**Dataset records:**

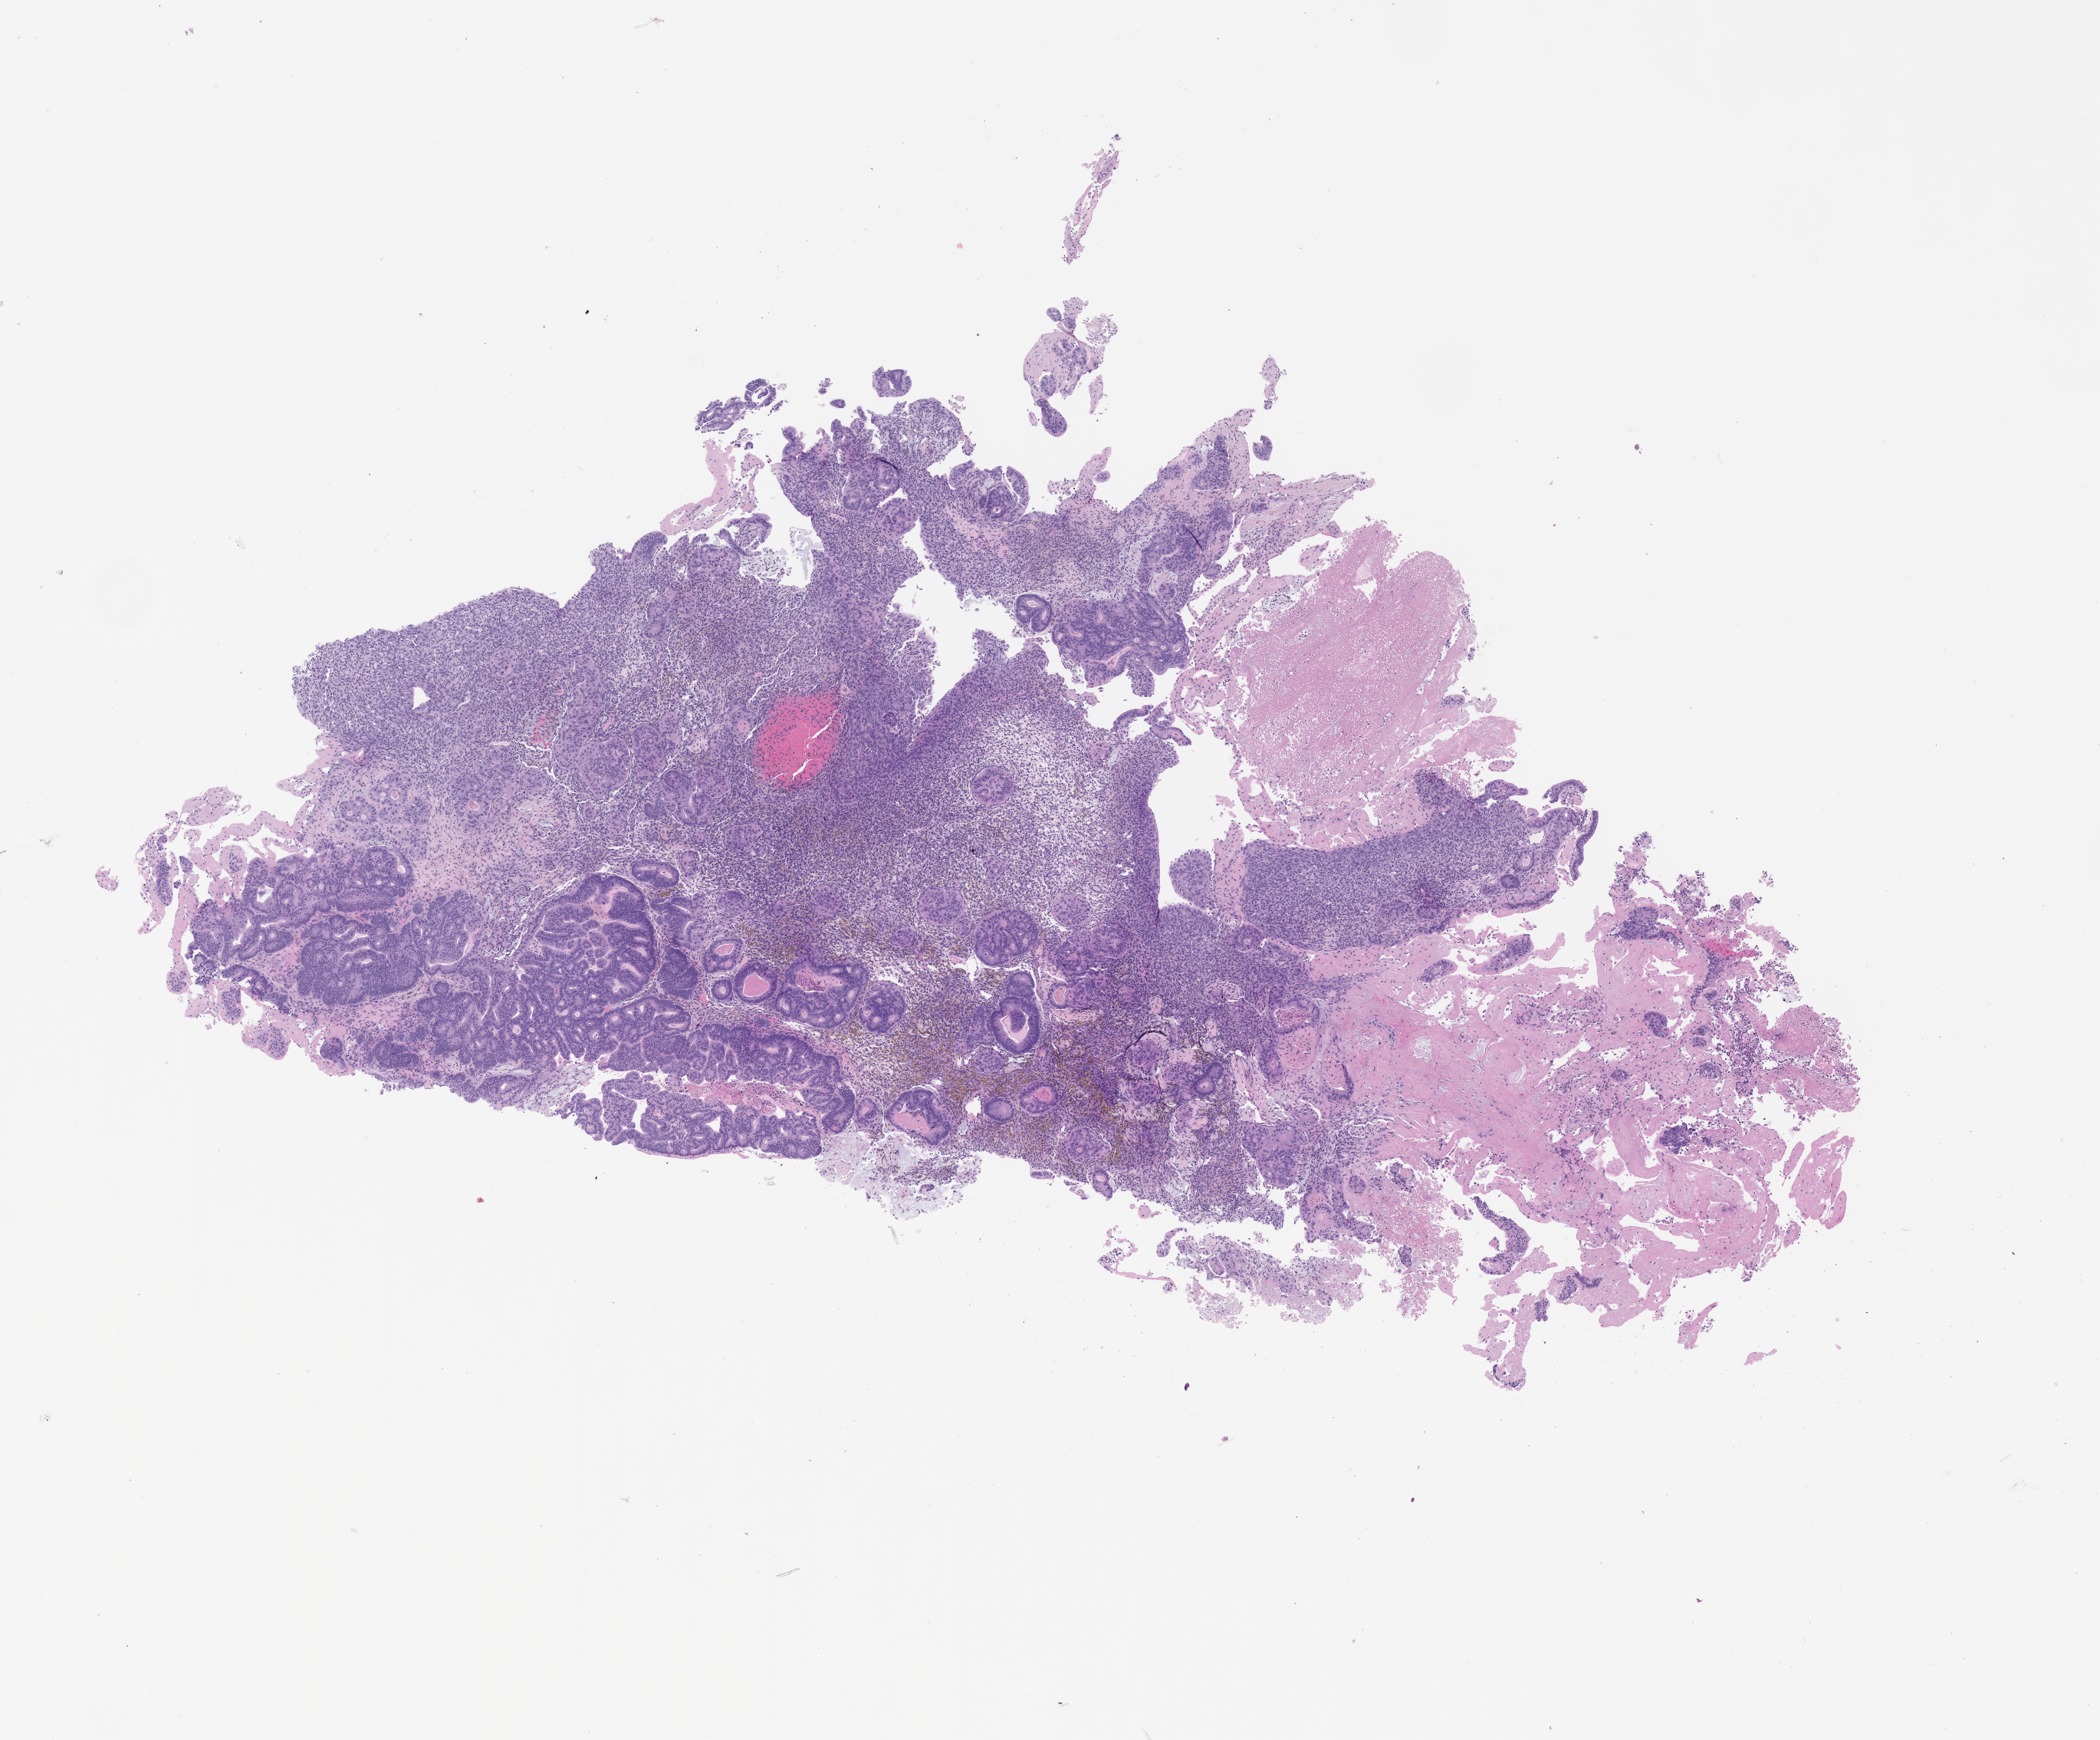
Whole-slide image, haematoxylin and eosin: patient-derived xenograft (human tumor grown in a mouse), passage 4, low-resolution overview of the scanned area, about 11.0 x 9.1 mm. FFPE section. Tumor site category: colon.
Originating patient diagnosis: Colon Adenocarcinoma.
==
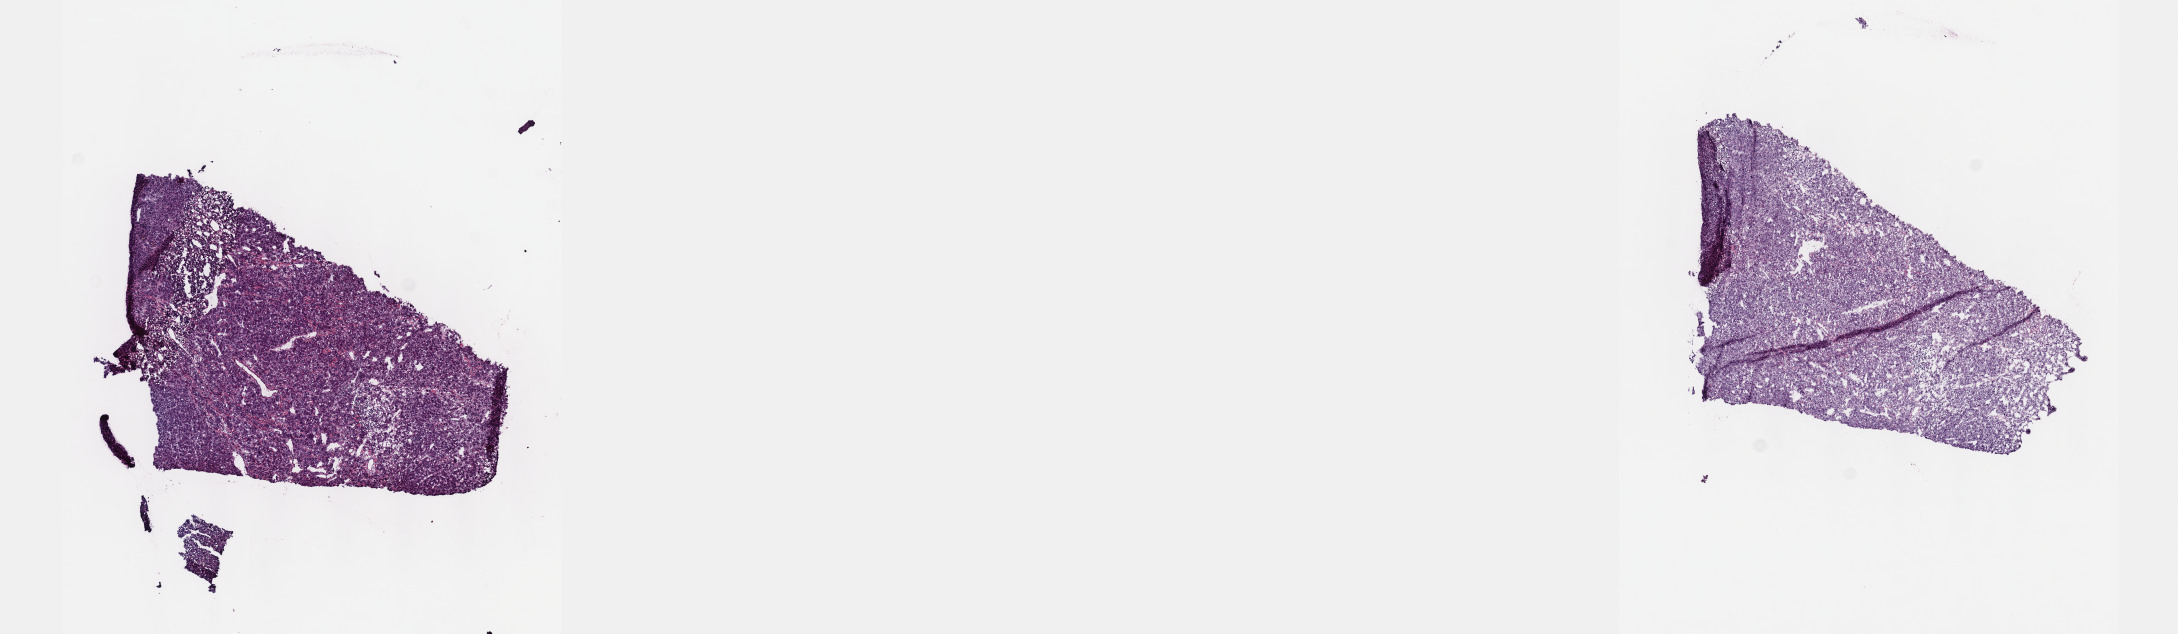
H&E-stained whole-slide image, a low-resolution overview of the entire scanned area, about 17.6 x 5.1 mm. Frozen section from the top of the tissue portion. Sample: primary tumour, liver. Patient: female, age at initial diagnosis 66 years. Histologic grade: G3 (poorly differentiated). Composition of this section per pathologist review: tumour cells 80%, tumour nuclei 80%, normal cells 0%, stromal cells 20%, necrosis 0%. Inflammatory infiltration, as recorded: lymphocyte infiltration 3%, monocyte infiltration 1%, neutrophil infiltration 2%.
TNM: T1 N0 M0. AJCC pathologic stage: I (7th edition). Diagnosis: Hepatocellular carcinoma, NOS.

**Your task:** From the entries above, pull out each line that includes "area".

**Problem solution:**
Whole-slide image, haematoxylin and eosin: patient-derived xenograft (human tumor grown in a mouse), passage 4, low-resolution overview of the scanned area, about 11.0 x 9.1 mm. FFPE section. Tumor site category: colon.
H&E-stained whole-slide image, a low-resolution overview of the entire scanned area, about 17.6 x 5.1 mm. Frozen section from the top of the tissue portion. Sample: primary tumour, liver. Patient: female, age at initial diagnosis 66 years. Histologic grade: G3 (poorly differentiated). Composition of this section per pathologist review: tumour cells 80%, tumour nuclei 80%, normal cells 0%, stromal cells 20%, necrosis 0%. Inflammatory infiltration, as recorded: lymphocyte infiltration 3%, monocyte infiltration 1%, neutrophil infiltration 2%.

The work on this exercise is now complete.